I rested my right arm in the elbow support of my tri-bars and set off on the sad trip back to the start watching all those competitor cruising along on their outward leg of the bike.

When I arrive at the left turn, into what I had hoped to be the end of my bike leg, I had to admit for the first time that I had a mishap, my right-hand side clearly on show as I edged gingerly down the hill past the marshal toward where I knew Helen would be enjoying her breakfast in the van having seen me off on the bike around 50-minutes earlier.

Everything began to unravel from here, I couldn’t walk, let alone move from the bike. Helen steadied me as, with one hand on my brake lever we edged down to the medical tent who were awaiting my arrival.

A good medical team rallied around me to assess the extent of my injuries as I shivered and shook. They wanted me to get to hospital, but it was going to be quicker to drive than wait for an ambulance.

This was the first indication of how life was going to be a little different for a while as Helen got granted “special” access to T1 and T2 to gather my kit, before dismantling my slightly lighter bike which too had been filed down as I slid along the road and loaded the campervan for our trip to Newcastle Royal Victoria Infirmary.

Two hours later, and I got an immediate assessment in A&E, before being dosed with morphine to await x-ray and CT scans.

The registrar was clearly used to dealing with sports people as I discussed options with him still wearing two thirds of my tri-suit, the rest having been cut away to tend to the gravel rash, his third question was “how’s the bike”? The outcome confirmed some broken ribs and a broken collarbone – season over type injuries. I was sent away with my arm in a sling and bag of painkillers.

Recovery was painful, not just the physical discomfort, but the inability to do anything including basic needs. A summer was now going to be spent, not training for the World Championships in September, but trying to avoid any contact with the sport that I love as it just added to my deteriorating mental state.

A sling is typically sufficient for a collarbone to re-join but a week or so later and I began to suffer severe back and shoulder blade pain, sleeping was becoming more difficult and the pain, rather than subsiding, was increasing. My shoulder was clearly in my field of vision, it had never been so before.

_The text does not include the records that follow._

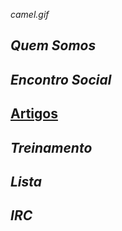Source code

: [[camel.gif]]
** [[Quem Somos]]
** [[Encontro Social]]
** [[/pages/artigos/][Artigos]]
** [[Treinamento]]
** [[Lista]]
** [[IRC]]

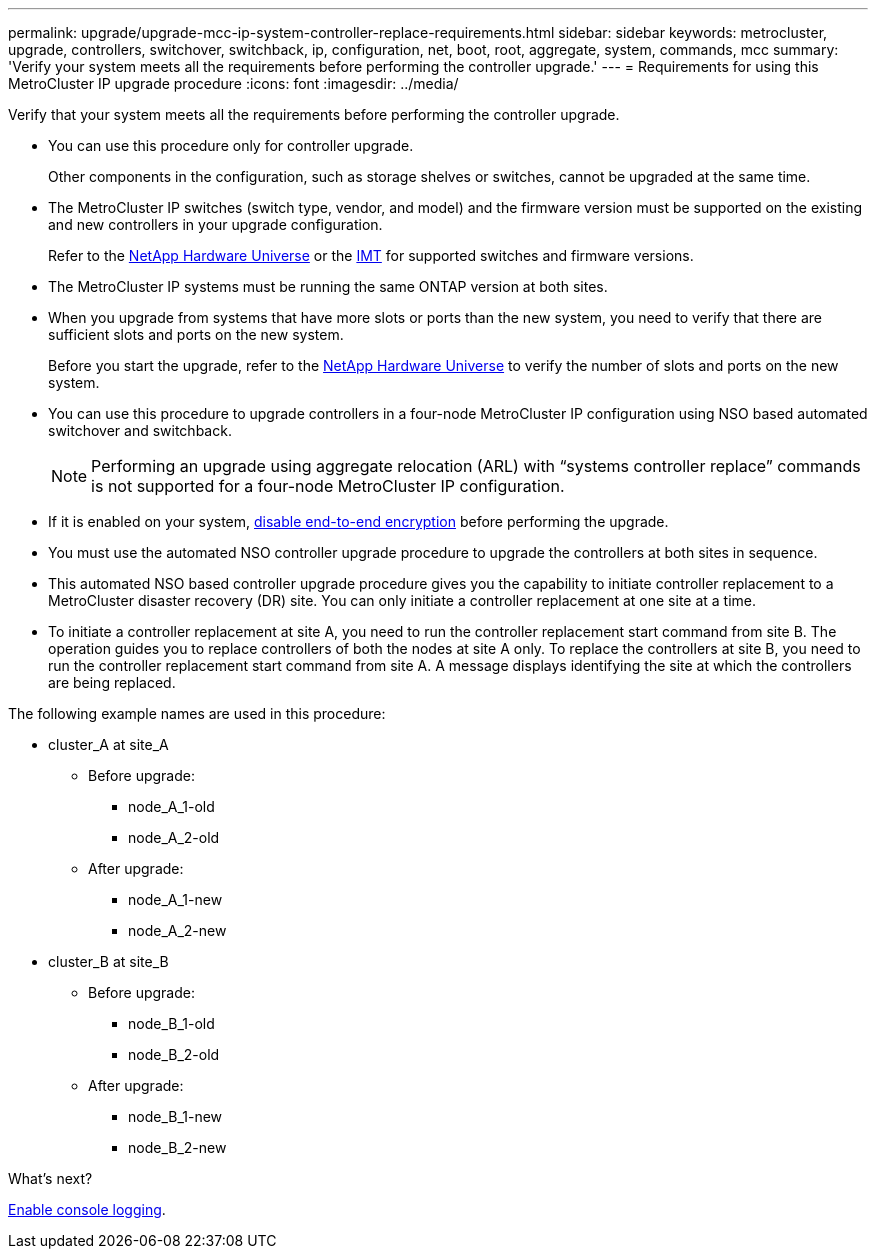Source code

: ---
permalink: upgrade/upgrade-mcc-ip-system-controller-replace-requirements.html
sidebar: sidebar
keywords: metrocluster, upgrade, controllers, switchover, switchback, ip, configuration, net, boot, root, aggregate, system, commands, mcc
summary: 'Verify your system meets all the requirements before performing the controller upgrade.'
---
= Requirements for using this MetroCluster IP upgrade procedure
:icons: font
:imagesdir: ../media/

[.lead]
Verify that your system meets all the requirements before performing the controller upgrade. 

* You can use this procedure only for controller upgrade.
+
Other components in the configuration, such as storage shelves or switches, cannot be upgraded at the same time.

* The MetroCluster IP switches (switch type, vendor, and model) and the firmware version must be supported on the existing and new controllers in your upgrade configuration. 
+
Refer to the link:https://hwu.netapp.com[NetApp Hardware Universe^] or the link:https://imt.netapp.com/matrix/[IMT^] for supported switches and firmware versions. 

* The MetroCluster IP systems must be running the same ONTAP version at both sites. 
* When you upgrade from systems that have more slots or ports than the new system, you need to verify that there are sufficient slots and ports on the new system. 
+
Before you start the upgrade, refer to the  link:https://hwu.netapp.com[NetApp Hardware Universe^] to verify the number of slots and ports on the new system.

* You can use this procedure to upgrade controllers in a four-node MetroCluster IP configuration using NSO based automated switchover and switchback. 
+
NOTE: Performing an upgrade using aggregate relocation (ARL) with “systems controller replace” commands is not supported for a four-node MetroCluster IP configuration.

* If it is enabled on your system, link:../maintain/task-configure-encryption.html#disable-end-to-end-encryption[disable end-to-end encryption] before performing the upgrade.  

* You must use the automated NSO controller upgrade procedure to upgrade the controllers at both sites in sequence.
* This automated NSO based controller upgrade procedure gives you the capability to initiate controller replacement to a MetroCluster disaster recovery (DR) site. You can only initiate a controller replacement at one site at a time.
* To initiate a controller replacement at site A, you need to run the controller replacement start command from site B. The operation guides you to replace controllers of both the nodes at site A only. To replace the controllers at site B, you need to run the controller replacement start command from site A. A message displays identifying the site at which the controllers are being replaced.

The following example names are used in this procedure:

* cluster_A at site_A
 ** Before upgrade:
  *** node_A_1-old
  *** node_A_2-old
 ** After upgrade:
  *** node_A_1-new
  *** node_A_2-new
* cluster_B at site_B
 ** Before upgrade:
  *** node_B_1-old
  *** node_B_2-old
 ** After upgrade:
  *** node_B_1-new
  *** node_B_2-new
  

.What's next?

link:upgrade-mcc-ip-system-controller-replace-console-logging.html[Enable console logging].

// 2024 Nov 12, ONTAPDOC-2351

My follow up appointment couldn’t have come soon enough, even walking was problem as I left the x-ray room and shuffled along the corridor at the fracture clinic at the Royal Infirmary in Edinburgh. Instead of the bones re-joining they had moved across one another – I need an operation.

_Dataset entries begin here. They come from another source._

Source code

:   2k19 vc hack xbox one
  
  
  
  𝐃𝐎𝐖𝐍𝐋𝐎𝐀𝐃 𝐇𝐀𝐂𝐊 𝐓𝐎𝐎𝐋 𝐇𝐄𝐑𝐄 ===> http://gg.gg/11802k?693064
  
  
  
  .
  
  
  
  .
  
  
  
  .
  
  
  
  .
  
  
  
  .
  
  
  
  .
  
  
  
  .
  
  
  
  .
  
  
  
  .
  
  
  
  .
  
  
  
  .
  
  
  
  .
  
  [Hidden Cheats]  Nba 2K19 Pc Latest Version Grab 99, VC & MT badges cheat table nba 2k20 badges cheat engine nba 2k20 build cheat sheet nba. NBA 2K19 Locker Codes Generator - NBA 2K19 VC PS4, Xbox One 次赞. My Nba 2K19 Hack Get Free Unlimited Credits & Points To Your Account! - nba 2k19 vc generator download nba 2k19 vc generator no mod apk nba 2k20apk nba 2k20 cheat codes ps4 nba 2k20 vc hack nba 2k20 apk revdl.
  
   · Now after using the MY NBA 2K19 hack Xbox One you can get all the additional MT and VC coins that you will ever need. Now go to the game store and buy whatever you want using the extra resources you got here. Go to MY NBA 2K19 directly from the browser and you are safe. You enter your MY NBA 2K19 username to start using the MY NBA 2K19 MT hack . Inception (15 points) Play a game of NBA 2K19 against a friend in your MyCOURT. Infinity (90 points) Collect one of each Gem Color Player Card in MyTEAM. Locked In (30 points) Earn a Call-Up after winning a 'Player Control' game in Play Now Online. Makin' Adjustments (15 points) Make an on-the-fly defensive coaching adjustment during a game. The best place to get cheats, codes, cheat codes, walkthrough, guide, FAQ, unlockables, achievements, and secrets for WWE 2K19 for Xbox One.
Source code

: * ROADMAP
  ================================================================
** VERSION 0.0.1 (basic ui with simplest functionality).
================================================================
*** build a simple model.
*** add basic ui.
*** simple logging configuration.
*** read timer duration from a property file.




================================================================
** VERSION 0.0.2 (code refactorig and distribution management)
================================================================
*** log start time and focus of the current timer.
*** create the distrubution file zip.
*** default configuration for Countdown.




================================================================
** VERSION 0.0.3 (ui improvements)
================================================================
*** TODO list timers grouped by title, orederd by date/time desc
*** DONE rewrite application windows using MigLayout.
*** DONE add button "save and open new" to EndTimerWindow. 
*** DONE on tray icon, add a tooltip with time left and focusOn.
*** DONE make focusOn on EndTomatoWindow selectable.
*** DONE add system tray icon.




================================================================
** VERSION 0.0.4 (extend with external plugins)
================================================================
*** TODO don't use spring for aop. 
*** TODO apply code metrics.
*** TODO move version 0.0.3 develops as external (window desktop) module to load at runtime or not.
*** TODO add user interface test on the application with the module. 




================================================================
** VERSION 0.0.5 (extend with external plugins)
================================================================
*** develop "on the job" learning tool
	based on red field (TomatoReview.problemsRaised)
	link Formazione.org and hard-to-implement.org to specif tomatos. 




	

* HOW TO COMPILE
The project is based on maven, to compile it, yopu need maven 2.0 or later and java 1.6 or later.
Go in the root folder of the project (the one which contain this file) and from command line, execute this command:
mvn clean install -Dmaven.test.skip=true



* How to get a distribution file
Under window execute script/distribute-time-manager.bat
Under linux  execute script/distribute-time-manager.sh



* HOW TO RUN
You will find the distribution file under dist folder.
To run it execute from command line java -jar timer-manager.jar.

Four days later a Sunday evening around 7:30pm I get a 20-second call to be at the hospital at 7:30am the following day, 20-mins later the surgeon calls and explains how a metal plate will be fitted, fixing my collarbone in place, and putting my shoulder back to where it used to be.

Thankfully I remember nothing about the operation, other than the comedy of two nurse trying to squeeze two surgical stocking on my calves to aid blood flow (theirs or mine, I wasn’t quite sure).

I came round from the operation as if a switch has been turned on, and was immediately offered tea and sandwich, you never turn down food if you are a triathlete. I couldn’t see my shoulder anymore; it was back to where it should be.

The surgeon breezed pass as I was leaving and commented “that looks a lot better” clearly the seal of approval.

I didn’t sleep that night, still wired from whatever they give you to wake you up from an operation, rather than from the pain, things were looking up.

Three weeks later and the sling was off, the arm, having been immobile for 6-weeks was stuck, and I started the process of gaining mobility. That process continues.

I have some miles stones just days away now, my first run, my first swim, and my first day back out on the bike!